Любовь колдуна - страница 9

Шрифт
Интервал


Выпили у палатки сельтерской воды, съели по пирожку, а маленькому Митеньке купили петушка на палочке. Правда, он его обмусолил только, а потом уронил в грязищу.

Сестры бродили по аллеям, хихикали, поглядывали на одиноких мужчин, отворачивались от пьяных парочек… Утомившийся Митенька вскоре задремал, отяжелел, оттягивал руки, и сестры передавали его друг дружке, когда уставали.

Внезапно налетел порыв ветра, да такого сильного, что все вокруг вмиг окутало густой пылью.
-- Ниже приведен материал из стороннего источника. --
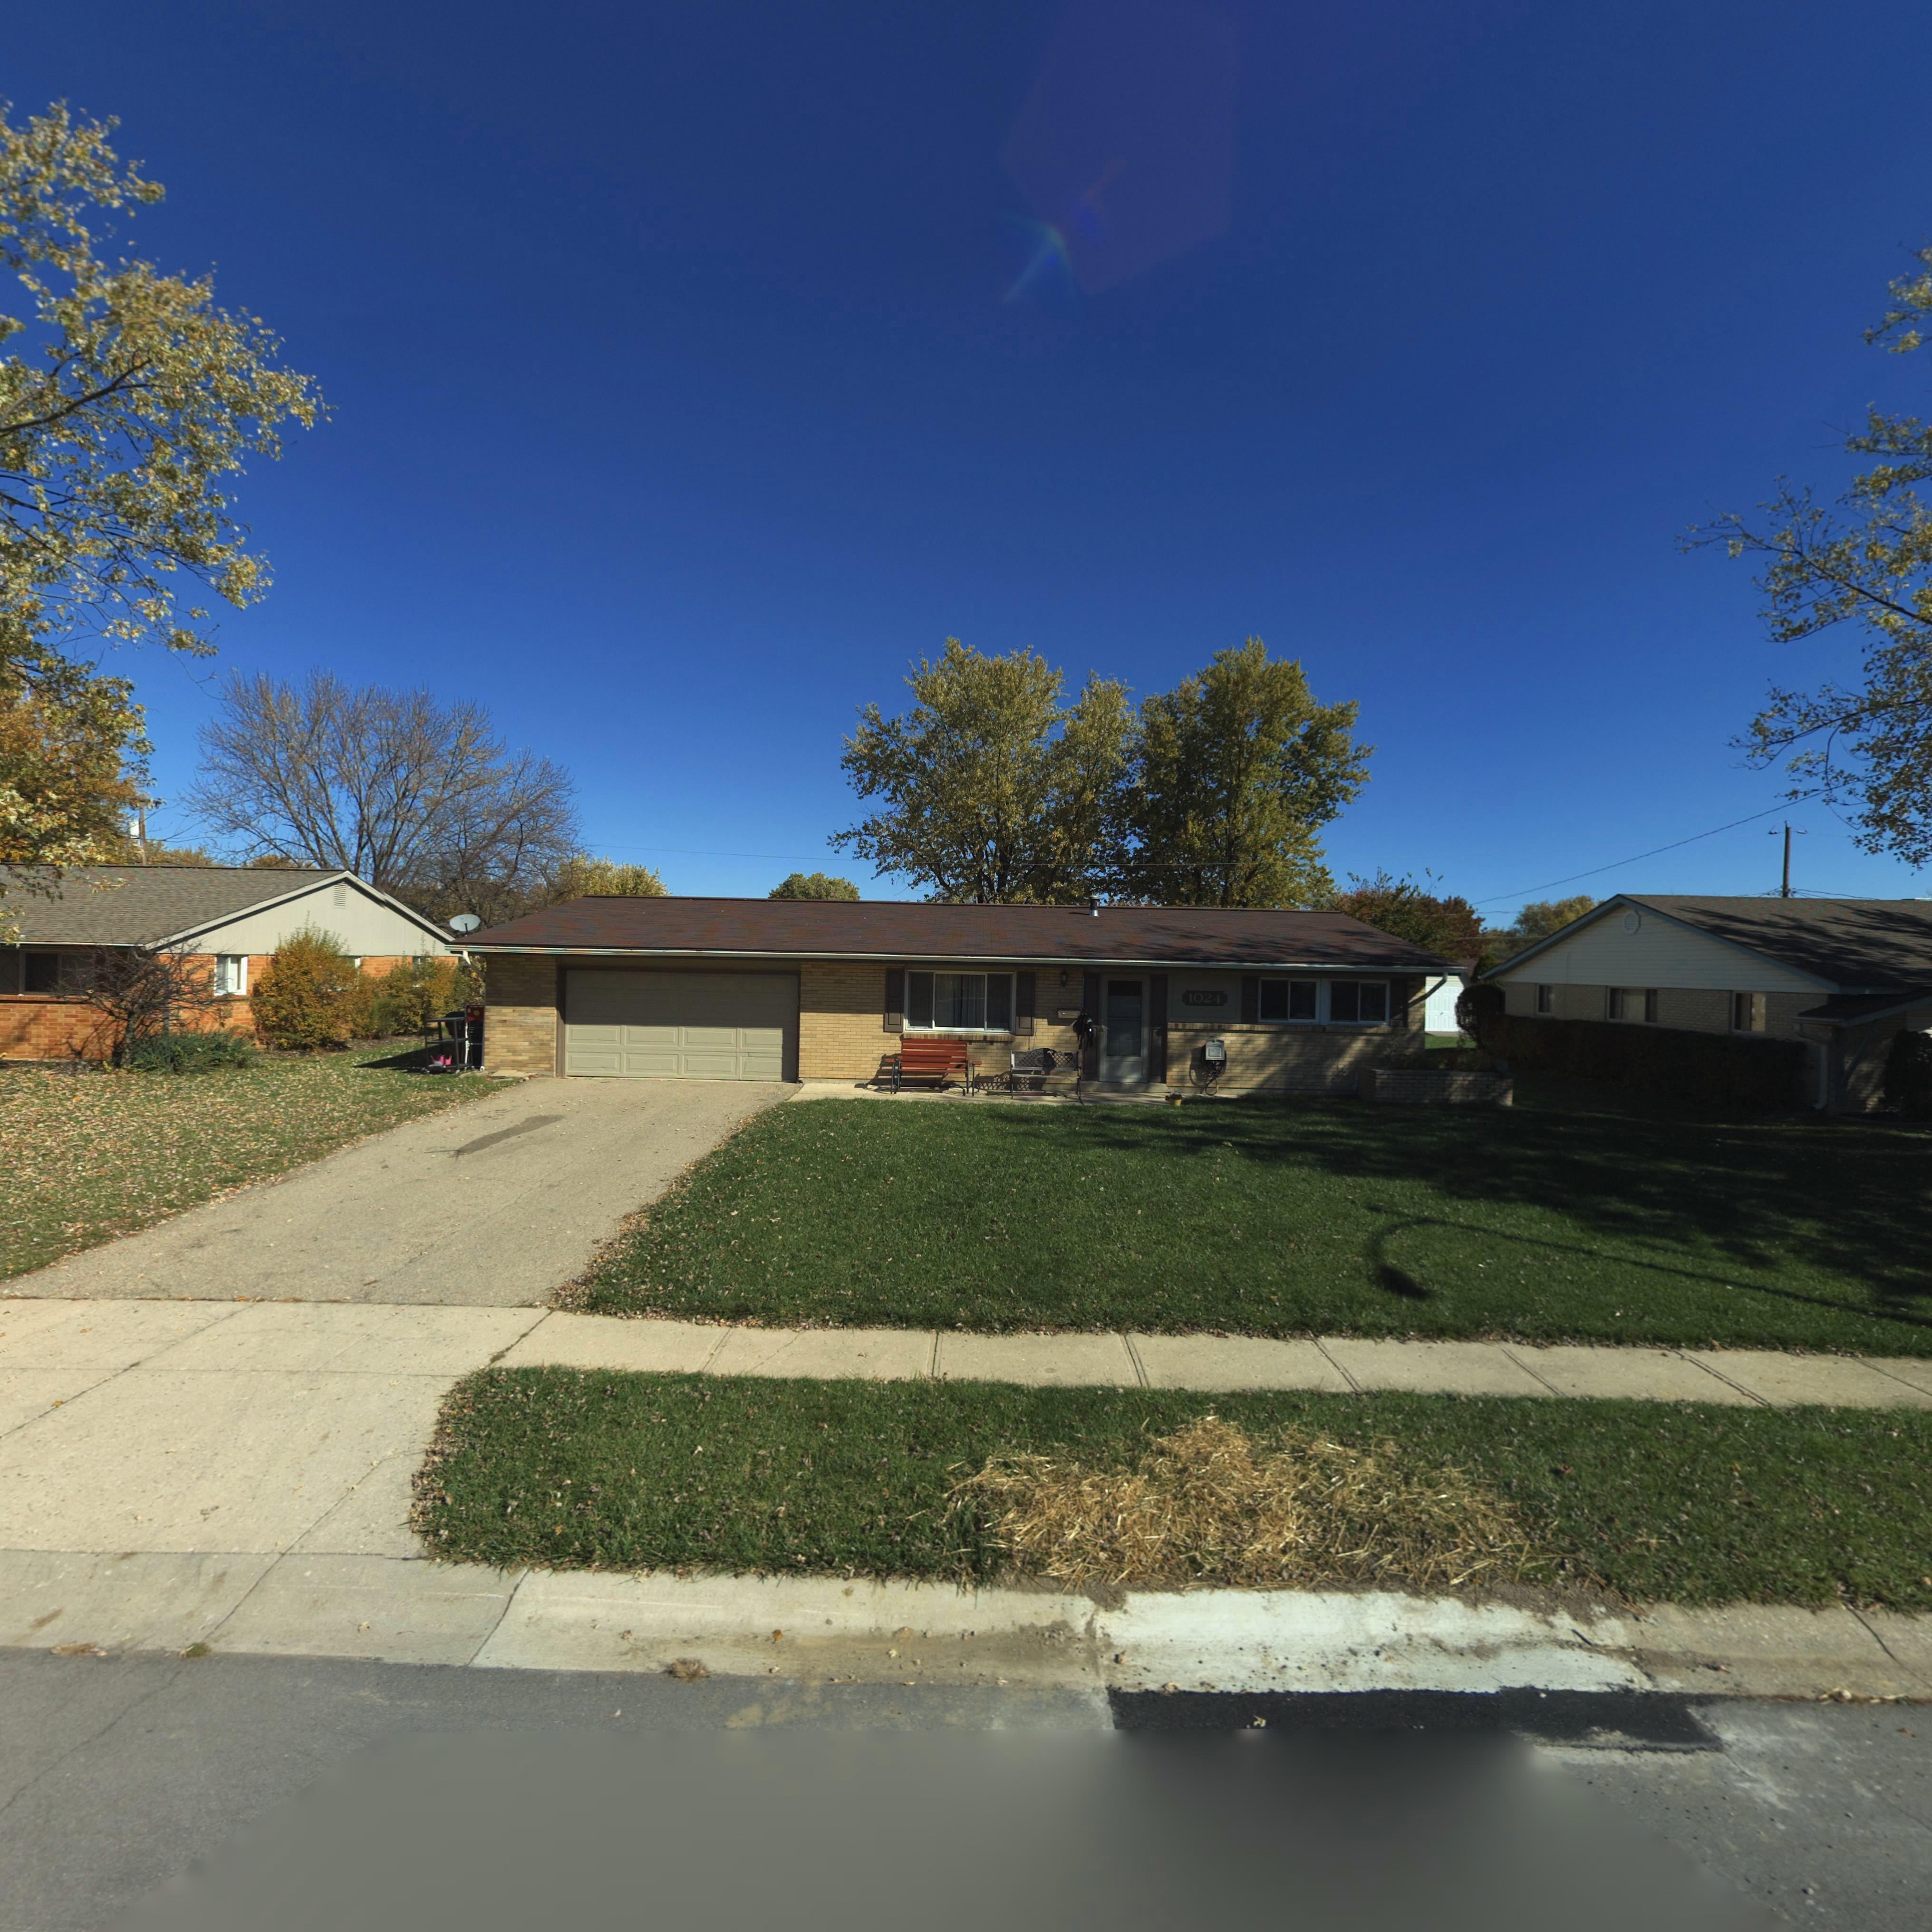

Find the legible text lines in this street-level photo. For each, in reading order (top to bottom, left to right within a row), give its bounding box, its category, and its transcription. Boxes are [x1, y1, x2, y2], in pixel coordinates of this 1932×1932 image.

[1188, 992, 1222, 1004] StreetNumber: 1024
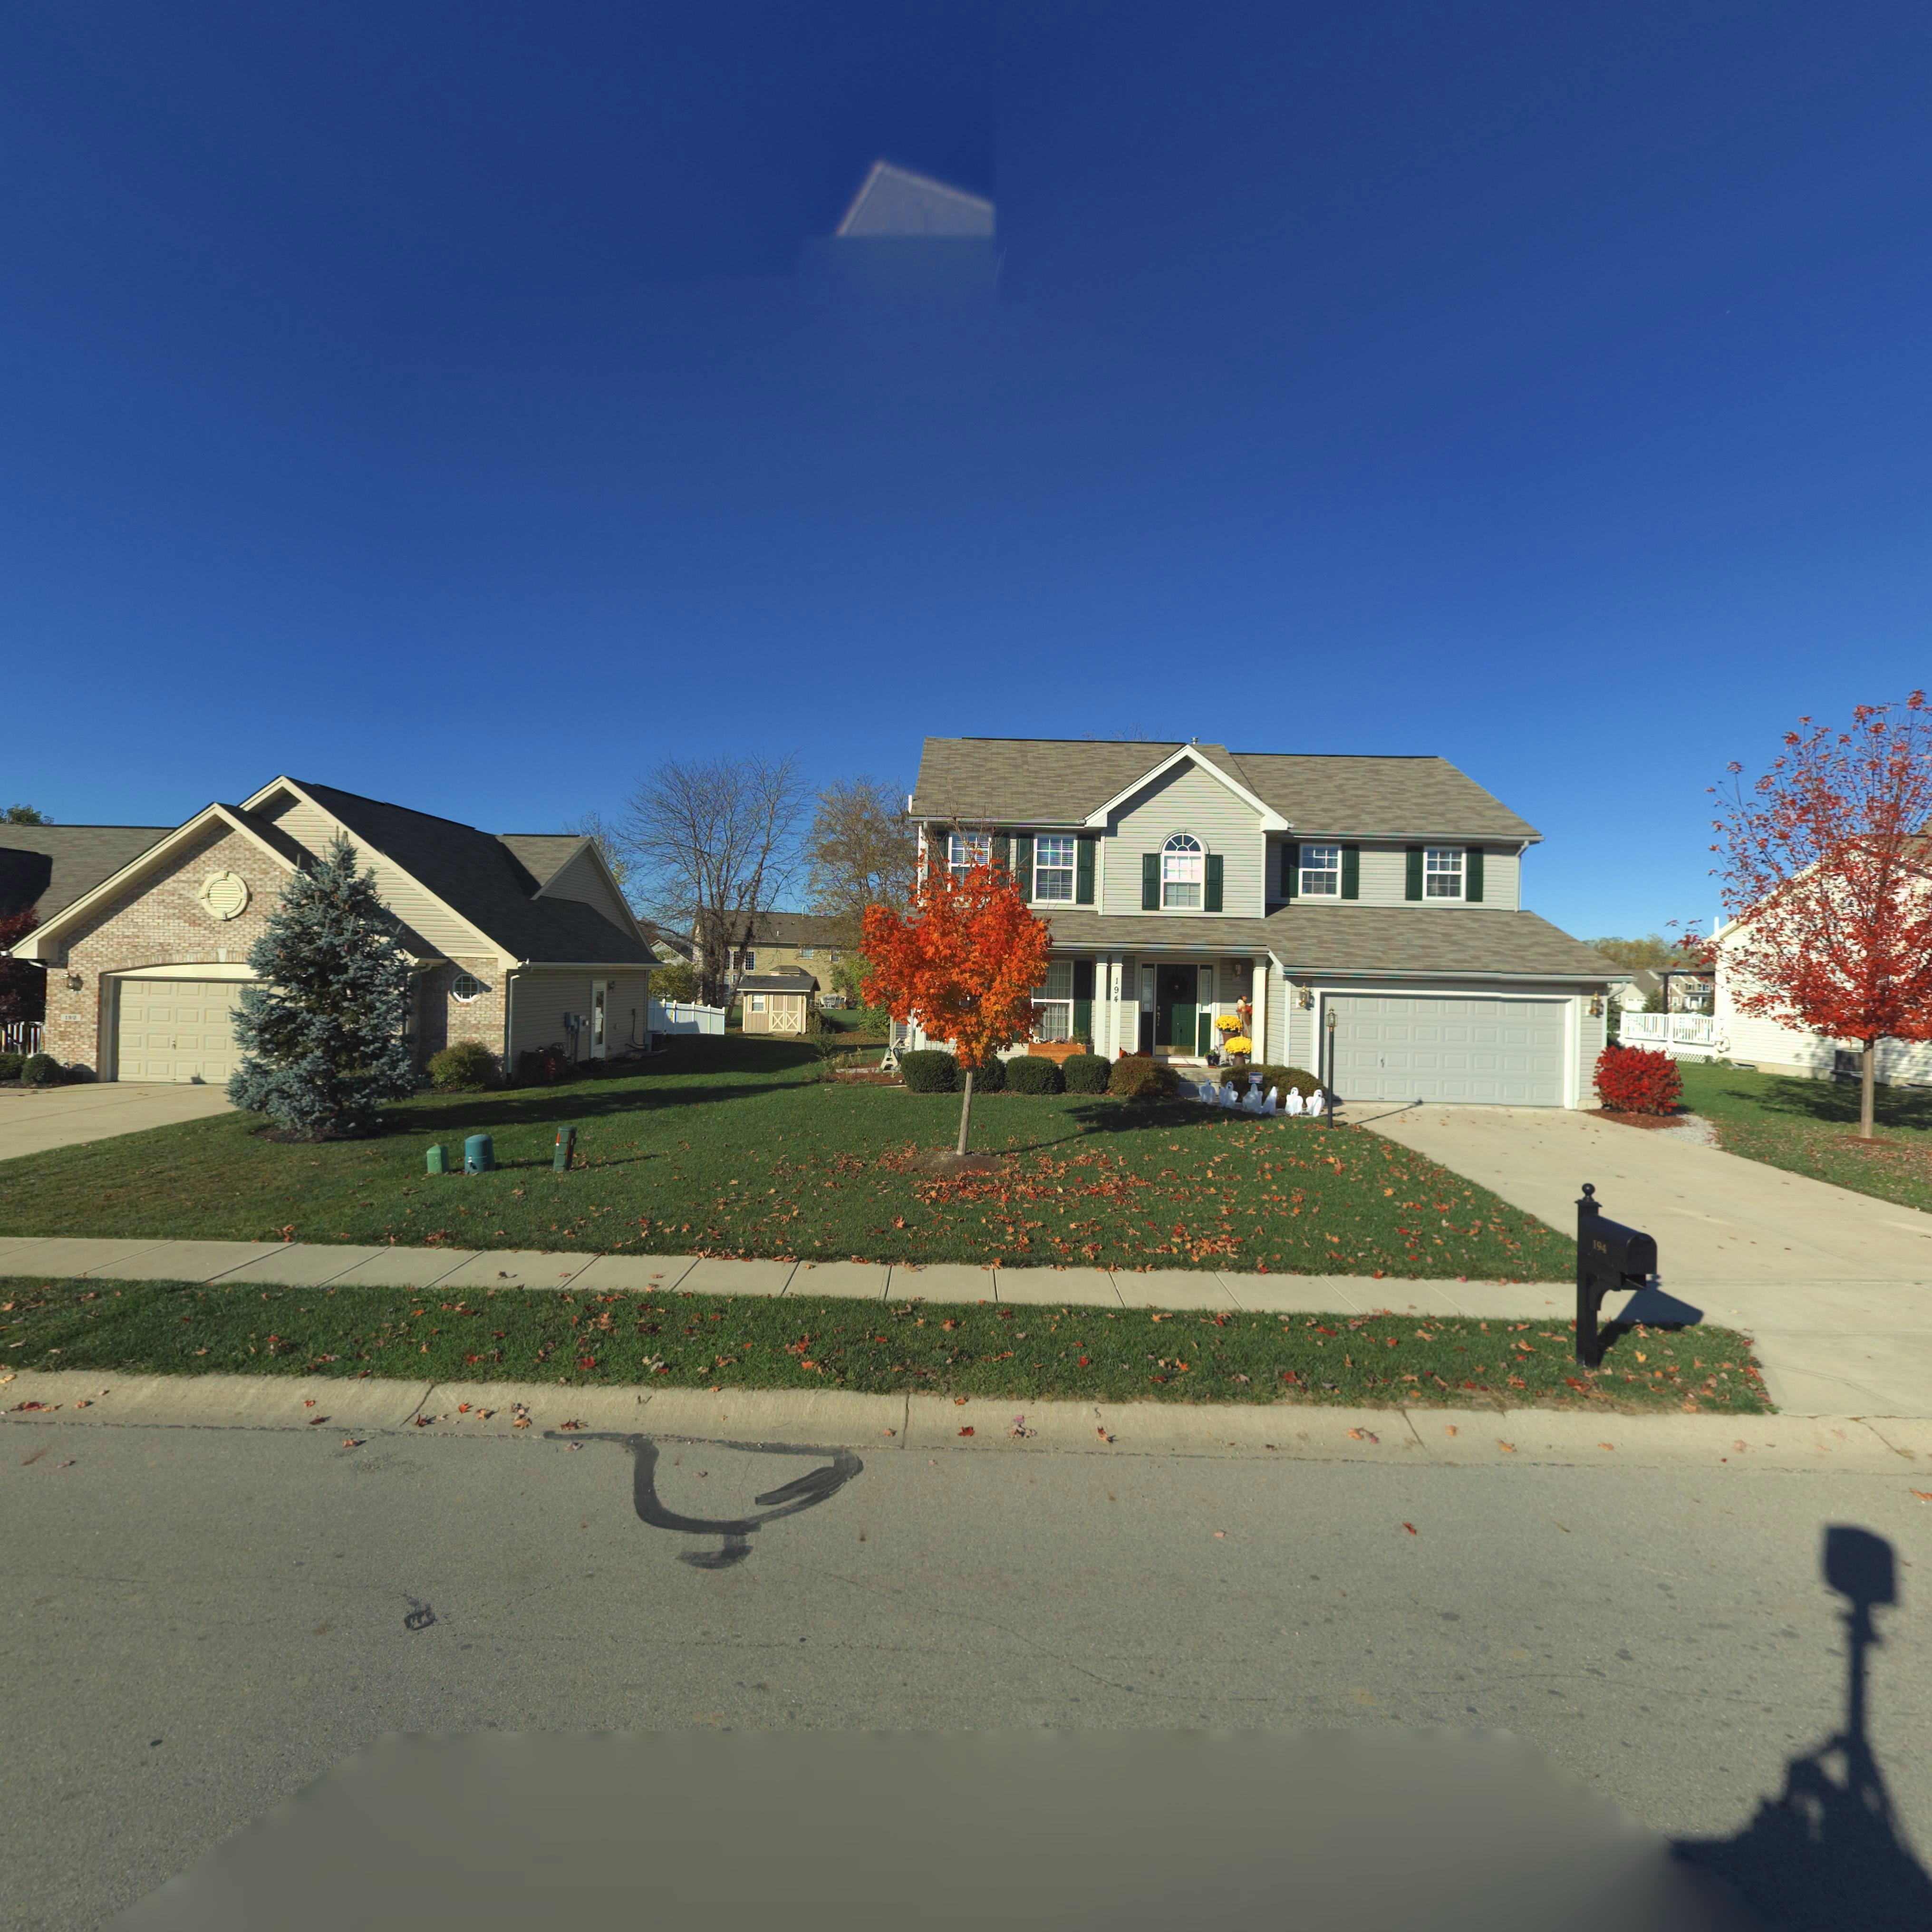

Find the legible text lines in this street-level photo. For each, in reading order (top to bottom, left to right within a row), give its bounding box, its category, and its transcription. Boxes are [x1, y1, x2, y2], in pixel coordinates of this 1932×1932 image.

Казалось, не только Петровский парк, но и вся Москва, а может, даже и весь мир исчезли в налетевшей мгле. А потом разразилась страшная гроза! Грянул ливень, огромные градины избивали людей, грохотал гром и сверкала молния. Все бросились к станции конки[9], но, как назло, поблизости не оказалось ни одного вагона. Потом узнали, что лошади так испугались грома, что их даже плетьми не могли заставить двинуться с места.

Дождь неистово хлестал, в небесах что-то трещало, словно там началась артиллерийская пальба, рушились один за другим павильончики и палатки, выстроенные для народного увеселения, а издали, от деревенских домиков, доносился жуткий рев обезумевшей от страха скотины.

С треском рухнула большая береза – в нее ударила молния. Люди, которые только что прижимались к стволам, чтобы укрыться от ливневых струй и от града, бросились врассыпную – подальше от деревьев.

Антонина Никифоровна прижала к себе перепуганного орущего Митеньку и побежала куда-то, ничего не видя в клокочущей свистящей мгле. И тут снова ударила молния, да такая, что все вокруг осветилось мертвенным светом, а потом снова навалилась кромешная тьма. Но через миг она рассеялась, дождь прекратился, и Маша, метавшаяся туда-сюда в поисках сестры, увидела, что неподалеку, посреди поляны, лежат неподвижно в мокрой траве женщина и ребенок.

Тоня и Митенька.

Набежали мужики, и, как водится, ударенных молнией начали забрасывать землей, ковыряя ее руками, ножами, осколками стекла – у кого что было. Маша стояла рядом на коленях и то вопила в ужасе, то молилась.

Прибежал какой-то человек, начал кричать, что он доктор, велел прекратить забрасывать тела землей, принялся тормошить их, дуть в рот Митеньке, потом Антонине…

Но Маша сердцем чувствовала, что нет у нее больше сестры: Тоня лежала почерневшая, обожженная, платье обгорело, волосы были наполовину опалены. Митенька же выглядел как живой – только бледный, мертвенно-бледный и недвижимый.